# Do the eigenvectors represent the original features?

I've got a test dataset with 4 features and the PCA produces a set of 4 eigenvectors, e.g.,

EigenVectors: [0.7549043055910286, 0.24177972266822534, -0.6095588015369825, -0.01000612689310429]
EigenVectors: [0.0363767549959317, -0.9435613299702559, -0.3290509434298886, -0.009706951562064631]
EigenVectors: [-0.001031816289317291, 0.004364438034564146, 0.016866154627905586, -0.999847698334029]
EigenVectors: [-0.654824523403971, 0.2263084929291885, -0.7210264051508555, -0.010499173877772439]


Do the eigenvector values represent the features from the original dataset? E.g., is feature 1 & 2 explaining most of the variance in eigenvector 1?

Am I interpreting the results correct to say that features 1 and 2 are therefore the most important in my dataset since PC1 represents 90% of the variance?

I'm trying to map back to the original features but am unsure how to interpret the results.
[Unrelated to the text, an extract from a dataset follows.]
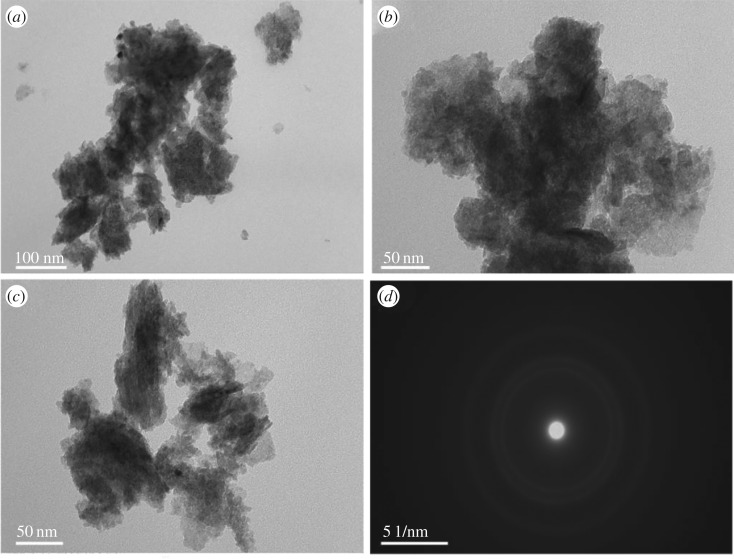
TEM images of Co0.75Ni0.25(OH)2 : D with different magnifications and locations (a–c), and the corresponding SAED pattern (d).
The principal components (eigenvectors) correspond to the direction (in the original n-dimensional space) with the greatest variance in the data.

The corresponding eigenvalue is a number that indicates how much variance there is in the data along that eigenvector (or principal component).

Thus, feature 2 is the most important (based on eigenvalue alone). Then feature 1. The other 2 features have little impact and theoretically could be removed as a part of your data reduction effort.

Also, it is important to point out that

When performing PCA, it is typically a good idea to normalize the data first. Because PCA seeks to identify the principal components with the highest variance, if the data are not properly normalized, attributes with large values and large variances (in absolute terms) will end up dominating the first principal component when they should not.

IOW, if you didn't normalize your data then your PCA analysis is quite likely meaningless.